She did not say good-bye to Jimmy. She stood in the doorway and said a little prayer for him. Marie had made the flower fairies on needles, and they stood about his head on the pillow—pink and yellow and white elves with fluffy skirts. Then, very silently, she put on her hat and jacket and closed the outer door behind her. In the courtyard she turned and looked up. The great chandelier in the salon was not lighted, but from the casement windows shone out the comfortable glow of Peter’s lamp.
Peter had had many things to think over during the ride down the mountains. He had the third-class compartment to himself, and sat in a corner, soft hat over his eyes. Life had never been particularly simple to Peter—his own life, yes; a matter of three meals a day—he had had fewer—a roof, clothing. But other lives had always touched him closely, and at the contact points Peter glowed, fused, amalgamated. Thus he had been many people—good, indifferent, bad, but all needy. Thus, also, Peter had committed vicarious crimes, suffered vicarious illnesses, starved, died, loved—vicariously.
And now, after years of living for others, Peter was living at last for himself—and suffering.
Not that he understood exactly what ailed him. He thought he was tired, which was true enough, having had little sleep for two or three nights. Also he explained to himself that he was smoking too much, and resolutely—lighted another cigarette.
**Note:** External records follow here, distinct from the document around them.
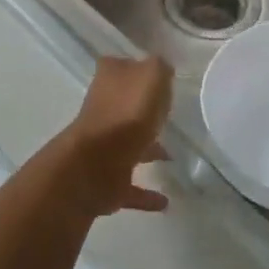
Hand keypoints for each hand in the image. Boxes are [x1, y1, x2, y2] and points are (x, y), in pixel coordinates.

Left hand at [65, 55, 174, 214]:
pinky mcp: (106, 179)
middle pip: (123, 107)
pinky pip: (131, 186)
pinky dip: (146, 194)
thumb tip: (161, 69)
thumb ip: (160, 68)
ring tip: (172, 157)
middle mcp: (101, 111)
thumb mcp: (152, 75)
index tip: (157, 79)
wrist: (95, 164)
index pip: (121, 67)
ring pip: (128, 145)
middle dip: (142, 112)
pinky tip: (165, 201)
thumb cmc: (127, 114)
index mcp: (109, 81)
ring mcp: (102, 146)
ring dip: (147, 151)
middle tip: (168, 116)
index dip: (136, 70)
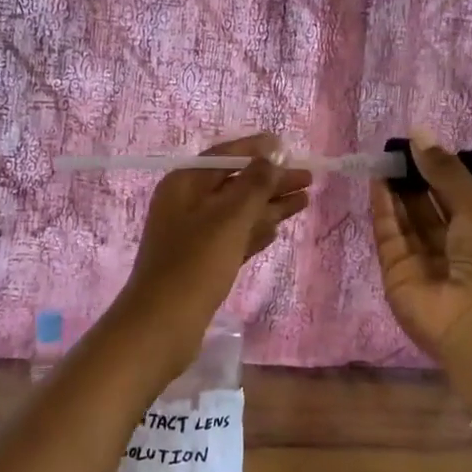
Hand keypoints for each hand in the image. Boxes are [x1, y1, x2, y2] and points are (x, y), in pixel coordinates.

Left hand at [114, 133, 311, 374]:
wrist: (162, 324)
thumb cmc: (195, 264)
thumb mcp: (229, 218)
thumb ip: (254, 185)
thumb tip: (272, 154)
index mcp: (185, 184)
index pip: (225, 156)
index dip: (257, 150)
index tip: (289, 147)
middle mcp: (187, 204)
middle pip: (235, 184)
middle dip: (271, 181)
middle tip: (309, 180)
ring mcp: (193, 235)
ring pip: (237, 212)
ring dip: (269, 205)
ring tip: (304, 200)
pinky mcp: (202, 262)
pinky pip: (233, 237)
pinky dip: (254, 231)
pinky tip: (276, 229)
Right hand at [370, 133, 471, 392]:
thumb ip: (445, 170)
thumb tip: (417, 132)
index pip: (455, 194)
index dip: (437, 169)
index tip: (417, 143)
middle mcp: (452, 246)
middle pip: (427, 205)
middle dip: (412, 177)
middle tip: (394, 148)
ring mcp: (423, 261)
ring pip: (406, 219)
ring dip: (395, 190)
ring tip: (383, 158)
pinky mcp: (396, 273)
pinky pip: (389, 236)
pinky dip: (383, 209)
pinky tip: (378, 182)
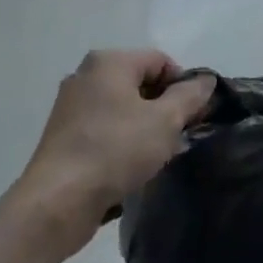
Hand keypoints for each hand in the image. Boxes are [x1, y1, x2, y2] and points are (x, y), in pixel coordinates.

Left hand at [8, 50, 215, 256]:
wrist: (57, 202)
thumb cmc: (115, 151)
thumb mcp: (165, 122)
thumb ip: (190, 96)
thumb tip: (205, 80)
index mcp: (109, 62)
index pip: (161, 61)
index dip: (184, 86)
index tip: (195, 117)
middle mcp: (86, 75)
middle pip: (141, 82)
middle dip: (166, 107)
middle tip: (181, 137)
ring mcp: (71, 105)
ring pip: (123, 107)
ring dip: (146, 126)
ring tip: (159, 156)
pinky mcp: (64, 134)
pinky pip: (105, 127)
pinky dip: (123, 140)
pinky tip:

Two things had revealed Peter’s condition to himself: McLean had said: “You are crazy in love with her.” McLean’s statement, lacking subtlety, had had a certain quality of directness. Even then Peter, utterly miserable, had refused to capitulate, when to capitulate would have meant the surrender of the house in the Siebensternstrasse. And the absence from Harmony had shown him just where he stood.
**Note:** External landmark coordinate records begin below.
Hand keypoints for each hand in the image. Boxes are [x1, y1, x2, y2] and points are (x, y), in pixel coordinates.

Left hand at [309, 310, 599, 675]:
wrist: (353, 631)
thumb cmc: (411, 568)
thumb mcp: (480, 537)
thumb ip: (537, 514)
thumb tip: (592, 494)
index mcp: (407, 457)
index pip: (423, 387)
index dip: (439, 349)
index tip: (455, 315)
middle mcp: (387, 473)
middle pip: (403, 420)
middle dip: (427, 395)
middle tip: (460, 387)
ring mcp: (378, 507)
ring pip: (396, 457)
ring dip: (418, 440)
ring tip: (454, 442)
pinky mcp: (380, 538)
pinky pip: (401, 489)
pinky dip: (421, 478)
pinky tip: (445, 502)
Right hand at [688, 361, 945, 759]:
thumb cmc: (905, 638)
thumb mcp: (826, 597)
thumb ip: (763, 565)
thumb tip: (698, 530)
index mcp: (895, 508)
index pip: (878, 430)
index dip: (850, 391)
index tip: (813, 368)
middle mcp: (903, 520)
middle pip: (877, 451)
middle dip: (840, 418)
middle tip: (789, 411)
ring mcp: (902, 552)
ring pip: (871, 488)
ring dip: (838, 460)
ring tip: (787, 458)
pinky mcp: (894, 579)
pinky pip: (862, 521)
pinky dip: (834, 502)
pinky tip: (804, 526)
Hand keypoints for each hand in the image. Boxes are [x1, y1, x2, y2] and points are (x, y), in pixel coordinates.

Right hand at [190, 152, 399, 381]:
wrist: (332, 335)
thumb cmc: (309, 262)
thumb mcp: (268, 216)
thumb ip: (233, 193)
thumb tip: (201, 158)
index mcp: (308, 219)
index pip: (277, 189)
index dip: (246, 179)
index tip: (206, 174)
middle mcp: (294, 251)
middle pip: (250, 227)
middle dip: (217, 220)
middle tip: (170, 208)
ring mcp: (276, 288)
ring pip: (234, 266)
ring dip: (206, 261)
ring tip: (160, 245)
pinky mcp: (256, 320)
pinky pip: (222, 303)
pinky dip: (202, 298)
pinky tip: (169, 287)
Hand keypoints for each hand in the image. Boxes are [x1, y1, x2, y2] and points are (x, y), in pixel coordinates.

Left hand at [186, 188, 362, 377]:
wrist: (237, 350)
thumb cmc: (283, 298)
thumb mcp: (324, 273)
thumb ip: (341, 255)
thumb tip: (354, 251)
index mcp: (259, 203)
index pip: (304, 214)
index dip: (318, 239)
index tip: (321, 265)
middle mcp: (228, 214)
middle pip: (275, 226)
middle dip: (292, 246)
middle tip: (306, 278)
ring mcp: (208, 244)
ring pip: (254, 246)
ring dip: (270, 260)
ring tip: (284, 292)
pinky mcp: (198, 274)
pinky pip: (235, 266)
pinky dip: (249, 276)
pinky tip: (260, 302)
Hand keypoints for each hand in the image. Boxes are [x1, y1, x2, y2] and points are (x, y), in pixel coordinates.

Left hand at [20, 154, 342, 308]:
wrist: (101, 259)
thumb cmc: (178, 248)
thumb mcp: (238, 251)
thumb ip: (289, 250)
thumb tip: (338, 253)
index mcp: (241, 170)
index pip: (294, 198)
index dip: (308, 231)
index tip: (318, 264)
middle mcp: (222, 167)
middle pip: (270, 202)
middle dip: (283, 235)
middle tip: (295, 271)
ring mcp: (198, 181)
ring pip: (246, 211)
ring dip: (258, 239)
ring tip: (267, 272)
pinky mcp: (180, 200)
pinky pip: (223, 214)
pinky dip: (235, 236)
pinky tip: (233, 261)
He was in love, crazy in love. Every fiber of his long body glowed with it, ached with it. And every atom of his reason told him what mad folly it was, this love. Even if Harmony cared—and at the mere thought his heart pounded—what madness for her, what idiocy for him! To ask her to accept the half of—nothing, to give up a career to share his struggle for one, to ask her to bury her splendid talent and her beauty under a bushel that he might wave aloft his feeble light!
And there was no way out, no royal road to fortune by the route he had chosen; nothing but grinding work, with a result problematical and years ahead. There were even no legacies to expect, he thought whimsically. Peter had known a chap once, struggling along in gynecology, who had had a fortune left him by a G. P., which being interpreted is Grateful Patient. Peter’s patients had a way of living, and when they did drop out, as happened now and then, had also a way of leaving Peter an unpaid bill in token of appreciation; Peter had even occasionally helped to bury them, by way, he defended himself, of covering up his mistakes.